What the Hell is Going on With the Tia Clinic?

Founded by two former tech workers and overseen by a single MD, the clinic offers naturopathic consultations (for a fee).

In Depth
What the Hell is Going on With the Tia Clinic?
Photo:Getty/Elena Scotti

A few weeks ago, Jezebel published a story about Tia, a boutique members-only gynecology and wellness practice that recently opened in New York. The company, which is expanding from its origins as a cycle-tracking app to open a network of doctor’s office, offered same-day appointments and personalized follow-ups for members willing to spend $150 a year, along with other perks.

Founded by two former tech workers and overseen by a single MD, the clinic offers naturopathic consultations (for a fee) as well as more routine and insurance-reimbursable services. When Tia launched, its founders positioned it as an antidote to the “shitty healthcare system” in which women aren’t often heard and recommended people with vaginas use the clinic as their central point of contact for all their primary care needs.

Tia’s basic concession is that if you’re willing to pay a bit extra—the price of a Spotify subscription, as its founders often say—you can escape the horrors of the healthcare system and treat yourself to something more luxurious and woman-friendly: same-day appointments, a responsive “care team” that will chat with you whenever you’d like, extended personalized meetings with a knowledgeable person who really cares about the whole, holistic you.

To date, Tia has raised $6 million from investors based on this model, with an accompanying app where women input their daily experiences of sleeplessness and bloat. The company has said it hopes to open 20 additional clinics over the next few years.

But following an aggressive press push and a few weeks of signing up patients, Tia appears to have quietly paused or scaled back some of its operations, overwhelmed by some of the same forces that make the rest of our doctor’s visits so much less inspired.
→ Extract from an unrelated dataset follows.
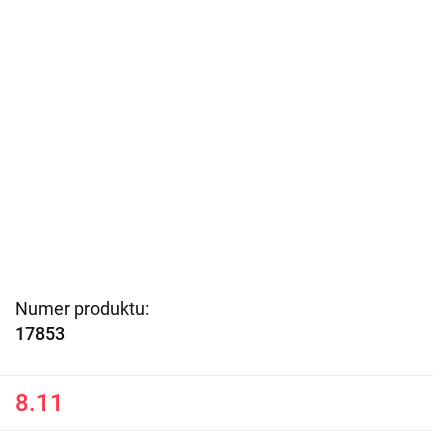
Numer produktu:
17853
8.11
At the moment, if you are an existing Tia patient and you have a time-sensitive health care concern, the clinic provides a phone number to text and promises you will hear back within 48 hours, at which point you may be referred elsewhere. Tia also told members it has “capped new memberships,” though this information hadn’t been made available to anyone but existing subscribers, and as of Tuesday it was still possible to sign up for the clinic and pay Tia a membership fee to “book appointments as easy as yoga classes.”

On Saturday morning, Tia sent a letter to its members with the subject line “Important update from Tia: slowing down in service of patient care.” The letter, signed by founders Carolyn Witte and Felicity Yost, as well as medical director Stephanie McClellan, said that Tia had “missed the mark” on some of its services, having experienced greater-than-anticipated signup rates and issues with opening their office in a building that was still under construction. In the letter, Tia said it had signed up 300 patients in the last few weeks. (In a previous interview, the company told Jezebel it hoped to see 1,000 patients by the end of the year.)

To resolve problems with slow follow-up rates, unreliable communications channels, and due-paying members being unable to find open appointments, Tia told members it had “capped new memberships” and had stopped seeing new patients for the next two weeks. “We expect to have appointment availability (prioritized for existing members only) in 4-6 weeks,” Tia wrote.

Though Tia’s prolific social media accounts have slowed somewhat, there was no public announcement about Tia’s now-six-week waits, mention of a membership cap, or indication that it would stop taking new patients’ money. Over the weekend, Ricki Lake posed in the Tia office. On Tuesday, a San Francisco-based lifestyle publication ran an interview with the founders and Dr. McClellan focused on the medical possibilities of combining health records with daily self-surveilled data. On Tuesday night, the clinic hosted an event with “millennial motivator” Amber Rae called “all the feels.”

On Tuesday, Jezebel paid a fee to Tia to become a new member. “We’re making some scheduling fixes to expand our appointment availability,” the membership website read. There were no open appointments, but patients were encouraged to check back soon for availability after May.

On Tuesday afternoon, Jezebel asked Tia about the membership cap. (We have not yet heard back, but will update this post if we do.) On Wednesday morning an automated text message apparently sent out to members who had signed up since Saturday referred patients to the same letter about availability, “prioritized for existing members” after four to six weeks. As of Wednesday morning, the website had changed: “To ensure all new members can book an appointment within 14 days of joining, we are releasing new memberships on a rolling basis,” it now reads.

The section of Tia’s website about early morning, evening, and weekend appointments—the one that encouraged members to book a gyno appointment as easily as a yoga class—has also recently disappeared. As it previously read:

At Tia, we’re all about accessible, convenient healthcare — but never at the expense of quality.
This means no multimonth waitlists or phone tag required to get a Pap smear scheduled. Instead, book appointments on your phone that work with your schedule early morning, in the evening & on the weekends. And you can chat with your doctor like you chat with your friends.